**WORK REQUEST 1**:
Answer these questions using the comparison of the two basketball coaches below, marking each answer with its letter.
(a) What had become CBG's go-to recruiting strategy?
(b) When did Gregory use a zone defense?
(c) Which defense does Pastner play 80 plus percent of the time?
**WORK REQUEST 2**:
Turn the paragraph of the coaching comparison below that begins "Defensive scheme - Gregory focused on man defense" into a short bulleted list that keeps its main facts.
**WORK REQUEST 3**:
Retype the passage of the coaching comparison below between "CJP - focus" and "and playing hard.", inclusive.

**TEXT UNDER STUDY**:
▬▬▬▬▬▬

Recruiting - obvious weakness for CBG was his inability to close deal on high level high school talent. To CBG credit he did outstanding job recruiting the grad xfers - but that is how you fill holes and unfortunately was becoming his go to strategy. CBG did recruit high charater kids - but talent level was not high enough to be in upper half of ACC.
CJP - focus on high level high school kids - that can shoot (don't recruit them if they are not good shooters). Too early to pass judgement - but what we've seen so far are the right things (even if he can't close Walker/Tucker this year). CJP's team this year has overachieved (over achieving teams are more fun to watch than talented teams that don't or barely live up to expecations) - credit to him, staff, and most importanly the players for accepting their roles and playing hard.

Defensive scheme - Gregory focused on man defense, only used zone as last resort or if in foul trouble. Pregame strategy good, as he usually focused on taking one or two players away from the other team (make the rest beat you). Liked to play 2 'big's which helped rebounding, could be liability in extending pressure ... played passive D - make you take tough shot and get the rebound - did not extend or force many turnovers. Never had great on-ball defenders and dribble pentration hurt us. Teams adjusted to what we did and that contrinuted to second half come backs.
Pastner - changing defenses, but really most games just plays one (the match up or man 80 plus percent of the time ... depending on team). Covers up the weaker on-ball defenders with help. More speed on floor (than CBG teams), led to better close out on perimiter ... lack of size and less emphasis on rebounding meant we got killed on boards on occasion.

▬▬▬▬▬▬

**SUPPLIED INFORMATION**:
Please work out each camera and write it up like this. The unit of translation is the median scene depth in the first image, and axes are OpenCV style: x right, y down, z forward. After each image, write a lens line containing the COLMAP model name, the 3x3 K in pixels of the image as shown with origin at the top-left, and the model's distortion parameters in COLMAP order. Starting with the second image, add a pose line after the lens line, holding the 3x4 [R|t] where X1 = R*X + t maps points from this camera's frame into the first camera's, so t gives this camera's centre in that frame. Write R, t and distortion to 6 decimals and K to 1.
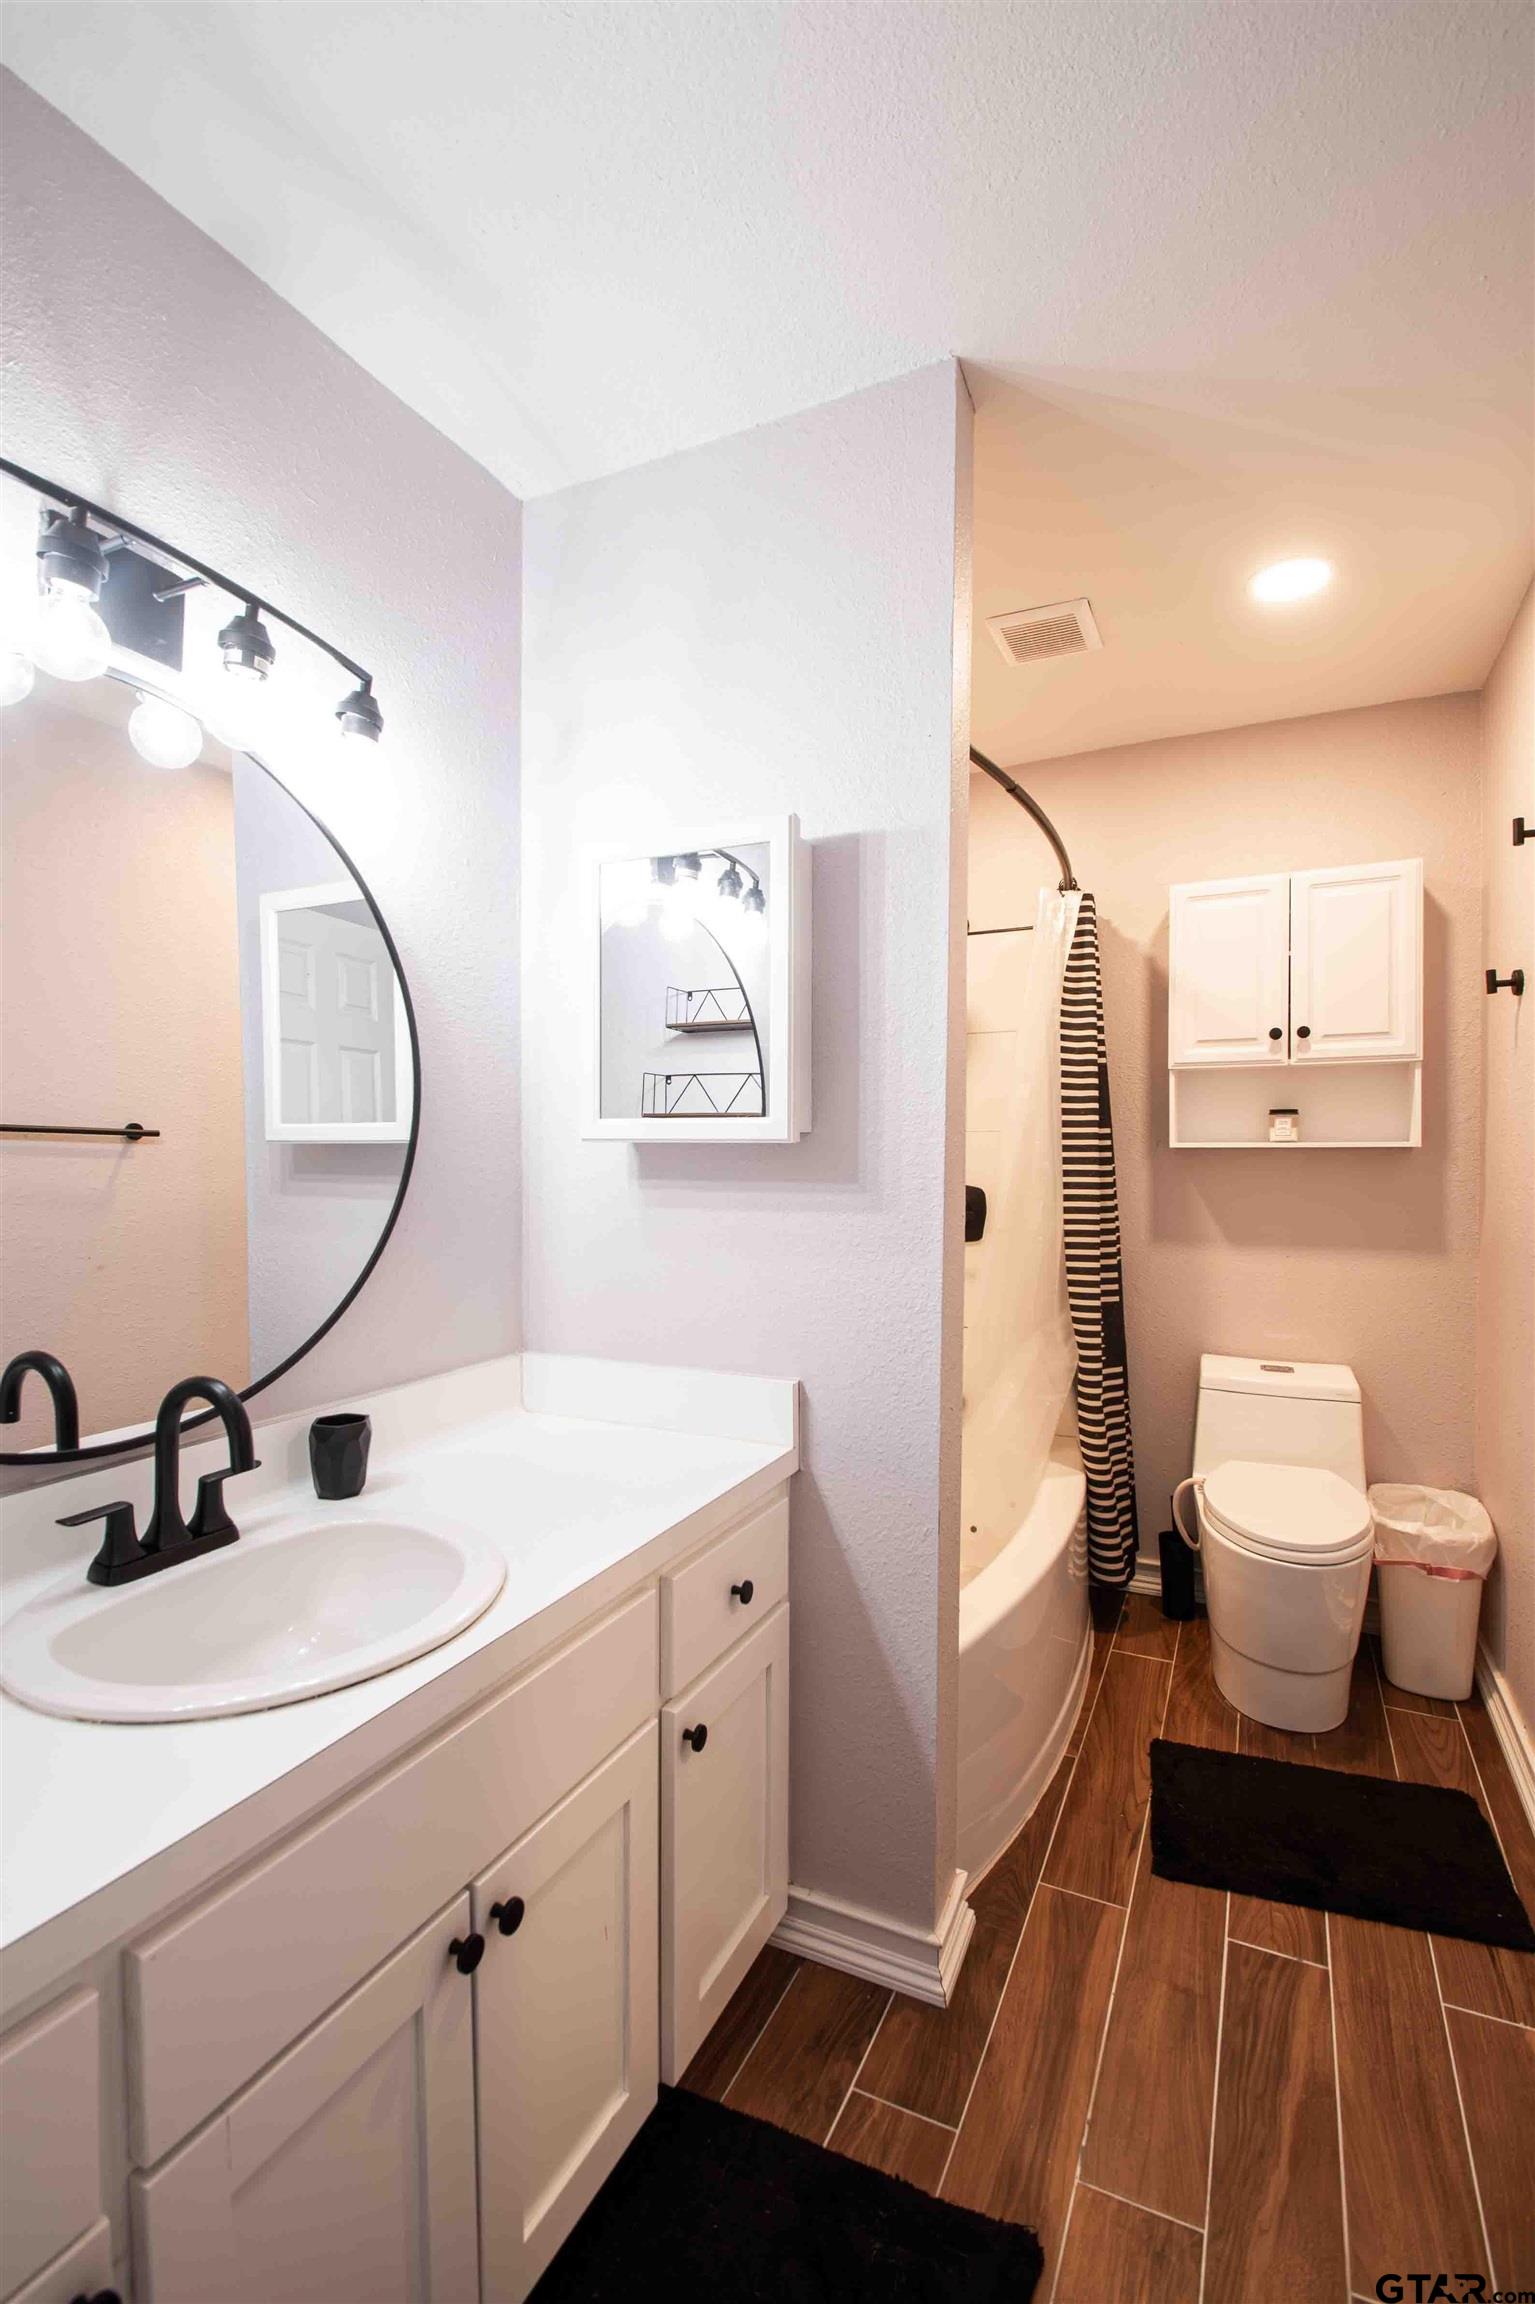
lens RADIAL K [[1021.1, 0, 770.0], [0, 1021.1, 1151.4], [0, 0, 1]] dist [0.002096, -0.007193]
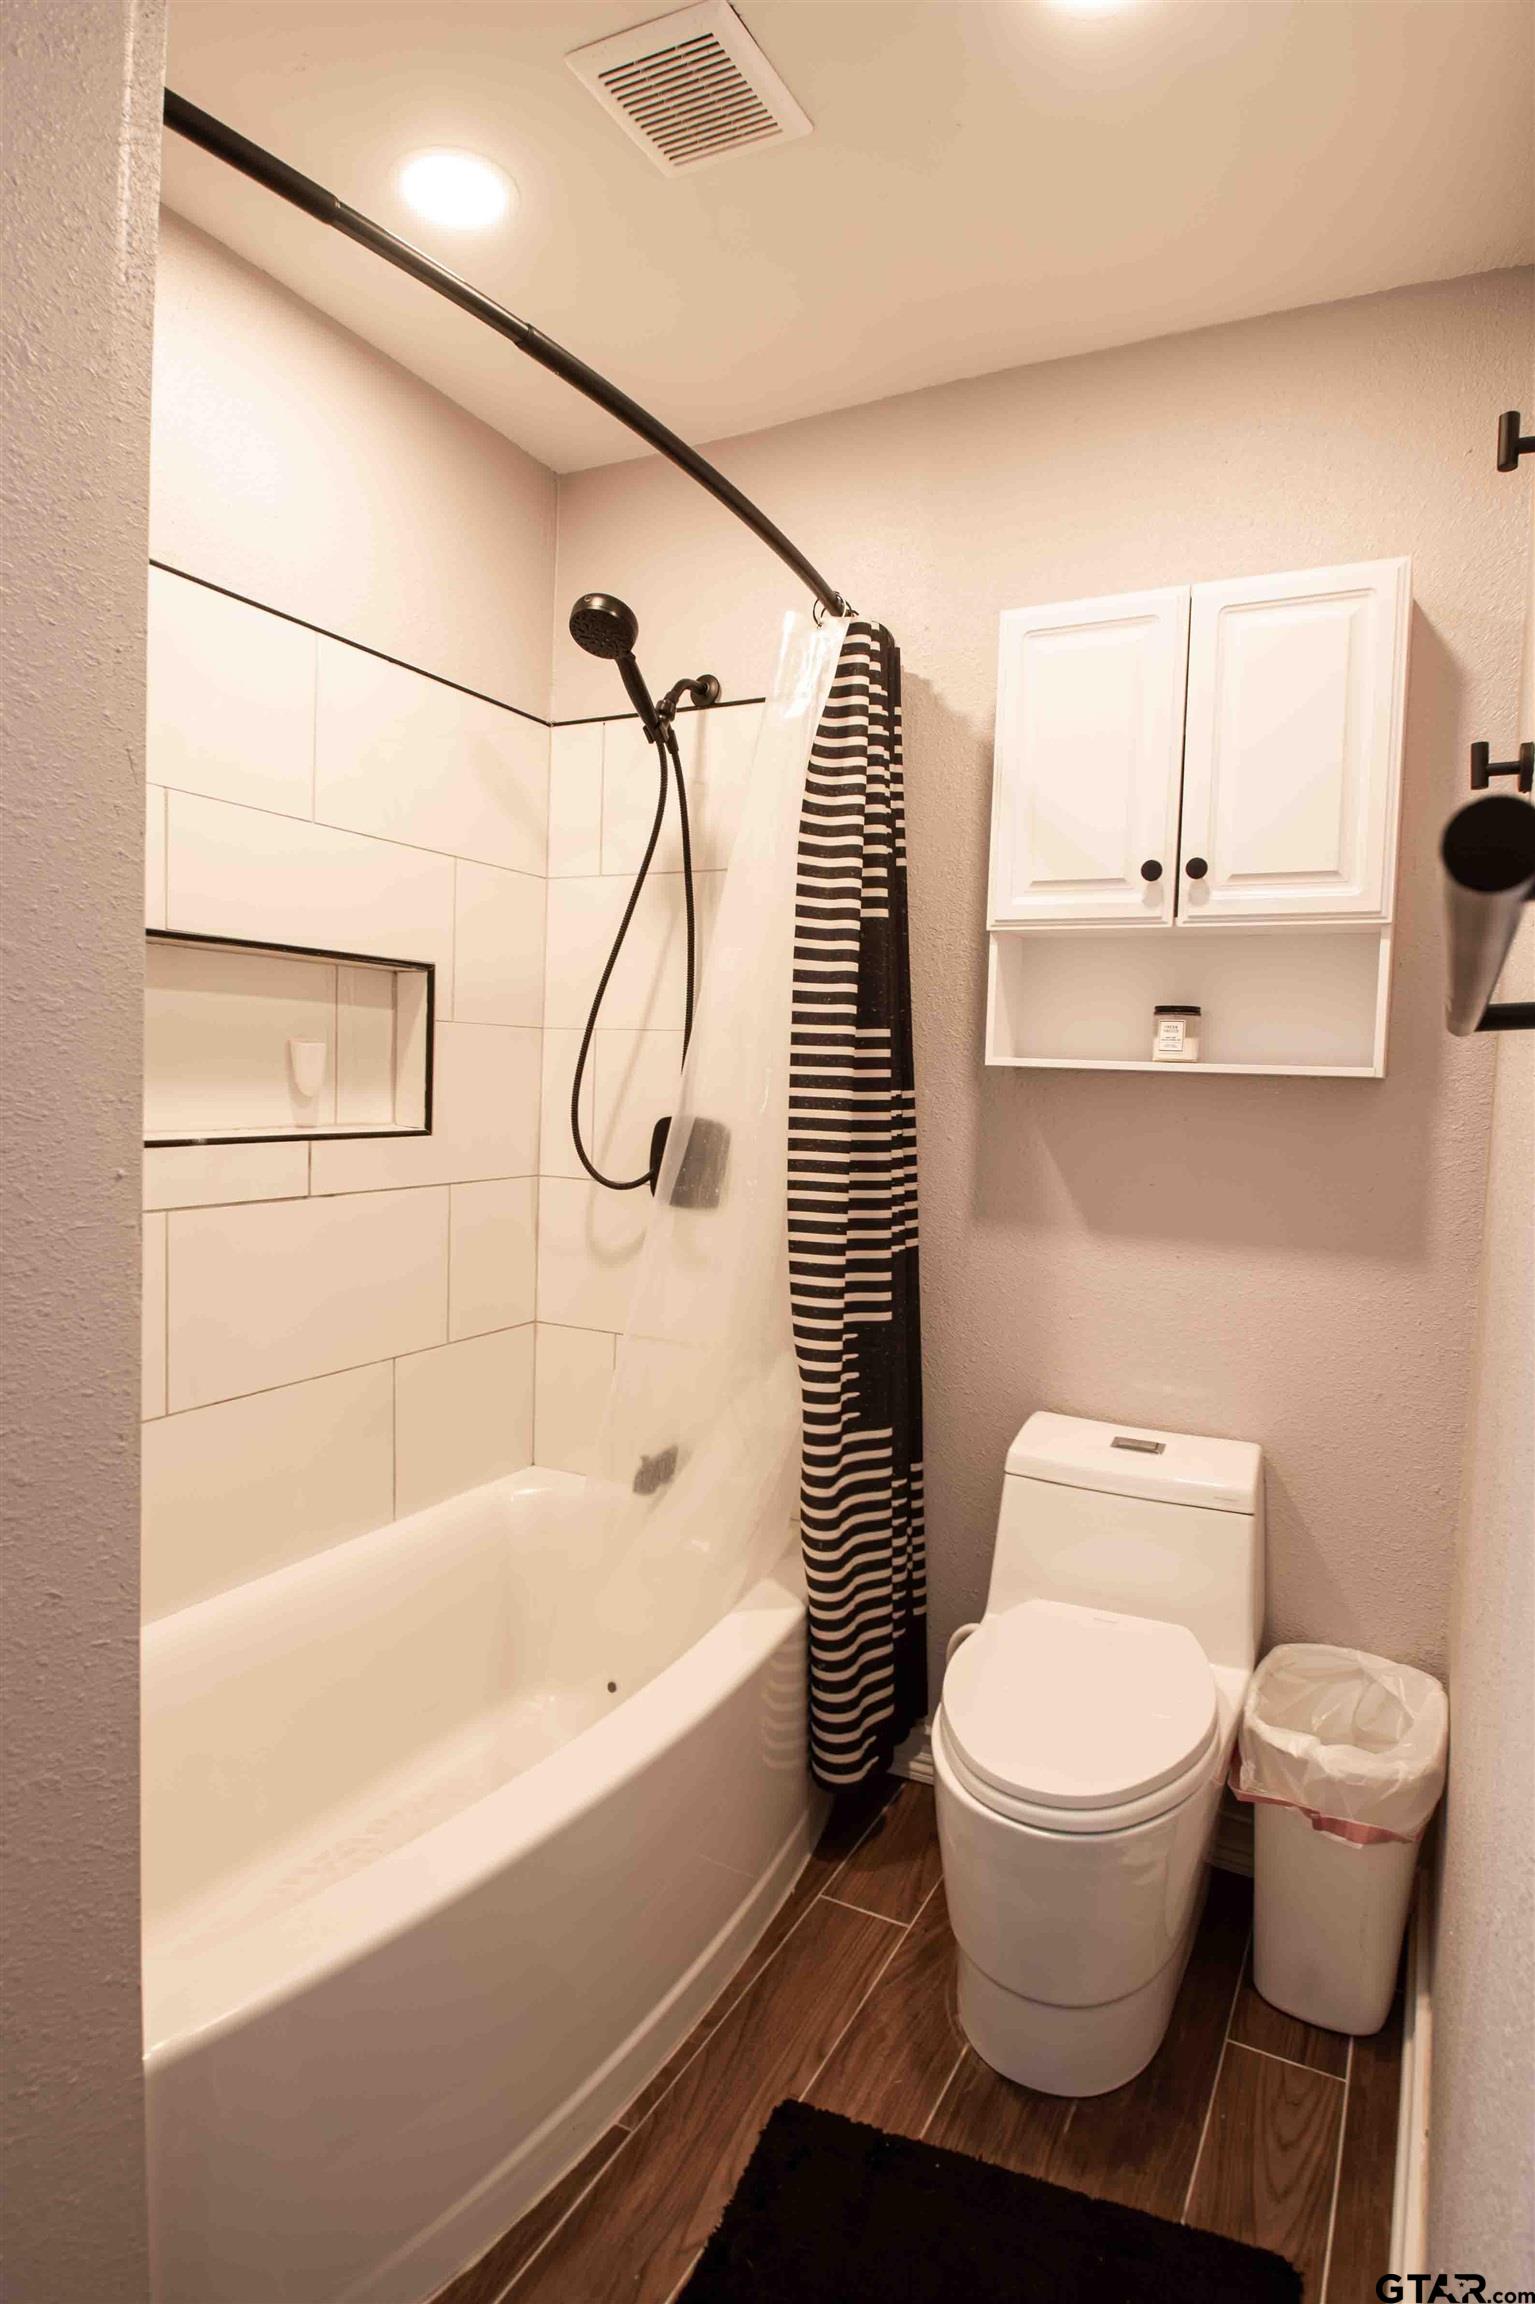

▬▬▬▬▬▬

**OUTPUT 1**:
(a) Recruiting grad transfers.
(b) Only as a last resort or when in foul trouble.
(c) The match up or man defense, depending on the team.

**OUTPUT 2**:
- Gregory relied on man defense and used zone only as a last resort or in foul trouble.
- His pregame plan usually took one or two opposing players away, making the rest beat his team.
- He liked playing two bigs, which helped rebounding but could be a liability when extending pressure.
- His defense was passive: it forced tough shots and went for the rebound rather than extending or forcing many turnovers.
- He never had great on-ball defenders, so dribble penetration hurt the team.
- Opponents adjusted to the scheme, which contributed to second-half comebacks.

**OUTPUT 3**:
CJP - focus on high level high school kids - that can shoot (don't recruit them if they are not good shooters). Too early to pass judgement - but what we've seen so far are the right things (even if he can't close Walker/Tucker this year). CJP's team this year has overachieved (over achieving teams are more fun to watch than talented teams that don't or barely live up to expecations) - credit to him, staff, and most importanly the players for accepting their roles and playing hard.